To-do item: Starting with the line that contains "betreffende verhuurbedrijf. Indien", set down each line through the end of the entries below, exactly and with nothing added.

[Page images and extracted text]
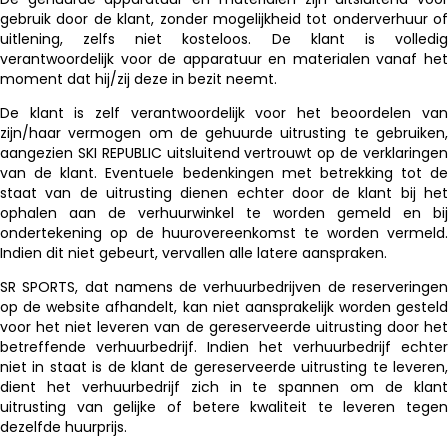
gebruik door de klant, zonder mogelijkheid tot onderverhuur of
uitlening, zelfs niet kosteloos. De klant is volledig
verantwoordelijk voor de apparatuur en materialen vanaf het
moment dat hij/zij deze in bezit neemt.
De klant is zelf verantwoordelijk voor het beoordelen van
zijn/haar vermogen om de gehuurde uitrusting te gebruiken,
aangezien SKI REPUBLIC uitsluitend vertrouwt op de verklaringen
van de klant. Eventuele bedenkingen met betrekking tot de
staat van de uitrusting dienen echter door de klant bij het
ophalen aan de verhuurwinkel te worden gemeld en bij
ondertekening op de huurovereenkomst te worden vermeld.
Indien dit niet gebeurt, vervallen alle latere aanspraken.
SR SPORTS, dat namens de verhuurbedrijven de reserveringen
op de website afhandelt, kan niet aansprakelijk worden gesteld
voor het niet leveren van de gereserveerde uitrusting door het
betreffende verhuurbedrijf. Indien het verhuurbedrijf echter
niet in staat is de klant de gereserveerde uitrusting te leveren,
dient het verhuurbedrijf zich in te spannen om de klant
uitrusting van gelijke of betere kwaliteit te leveren tegen
dezelfde huurprijs.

Answer to this exercise:
betreffende verhuurbedrijf. Indien het verhuurbedrijf echter
niet in staat is de klant de gereserveerde uitrusting te leveren,
dient het verhuurbedrijf zich in te spannen om de klant
uitrusting van gelijke of betere kwaliteit te leveren tegen
dezelfde huurprijs.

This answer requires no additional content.